PROMPT:
Transcribe the listing below in full, exactly, with no images.

STORED DATA:
_ _ _ _ _ _ _

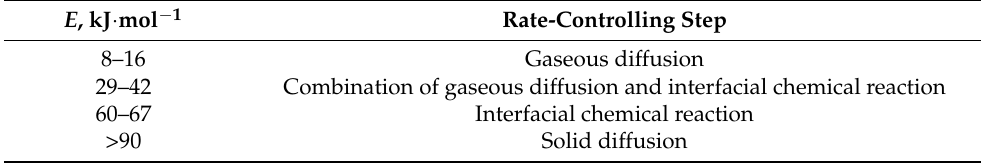
Table 4. Relationship between activation energy and reduction mechanism.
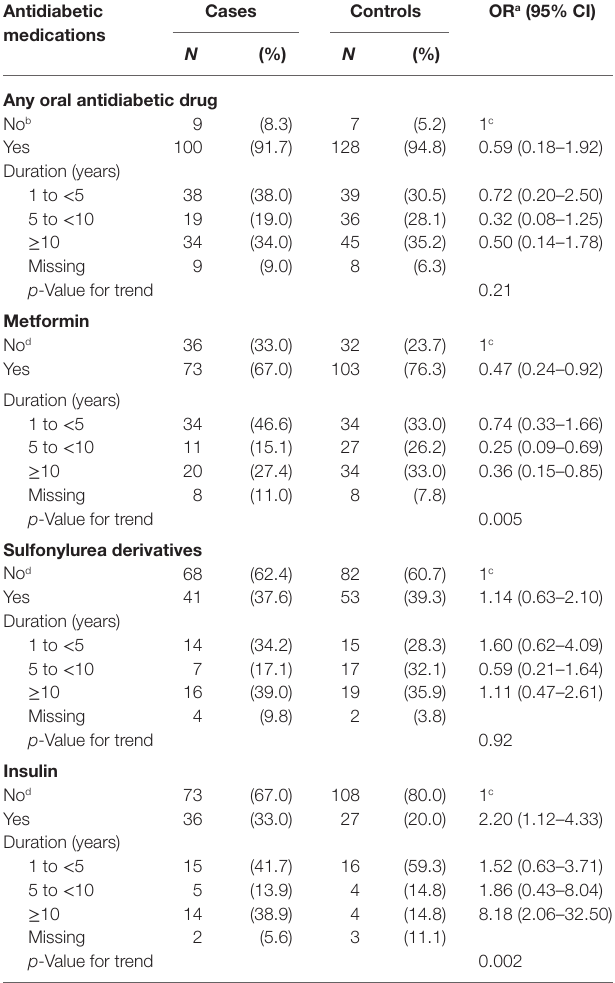
TaBle 4 | Distribution of 109 diabetic colorectal cancer cases and 135 diabetic controls, with corresponding odds ratios (Ors) and 95% confidence intervals (cis), according to use of antidiabetic medications. antidiabetic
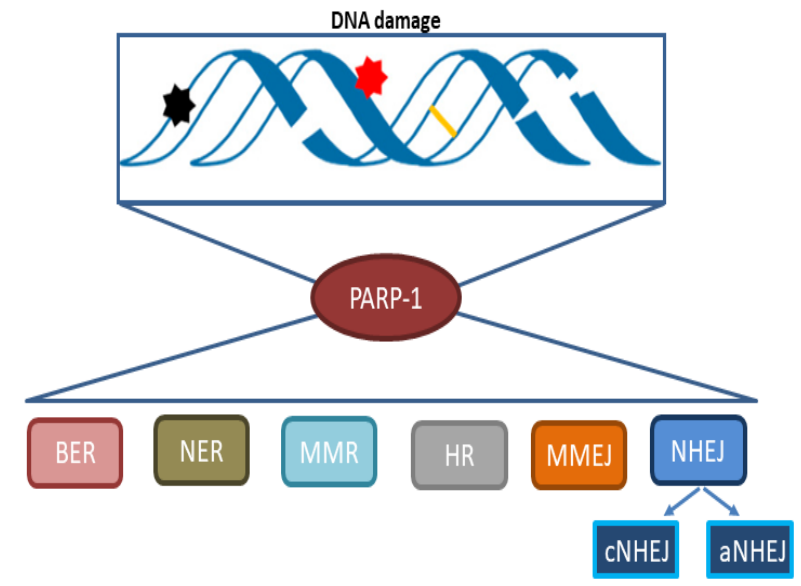
Figure 1. PARP-1 (poly(ADP-ribose)-polymerase 1) plays a role in multiple DNA damage recognition and repair pathways. BER, base excision repair; NER, nucleotide excision repair; MMR, mismatch repair; HR, homologous recombination; MMEJ, microhomology-mediated end-joining; NHEJ, non-homologous end-joining; cNHEJ, classical non-homologous end-joining; aNHEJ, alternative non-homologous end-joining.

_ _ _ _ _ _ _

RESPONSE FOR THIS EXERCISE:
Table 4. Relationship between activation energy and reduction mechanism.
TaBle 4 | Distribution of 109 diabetic colorectal cancer cases and 135 diabetic controls, with corresponding odds ratios (Ors) and 95% confidence intervals (cis), according to use of antidiabetic medications. antidiabetic
Figure 1. PARP-1 (poly(ADP-ribose)-polymerase 1) plays a role in multiple DNA damage recognition and repair pathways. BER, base excision repair; NER, nucleotide excision repair; MMR, mismatch repair; HR, homologous recombination; MMEJ, microhomology-mediated end-joining; NHEJ, non-homologous end-joining; cNHEJ, classical non-homologous end-joining; aNHEJ, alternative non-homologous end-joining.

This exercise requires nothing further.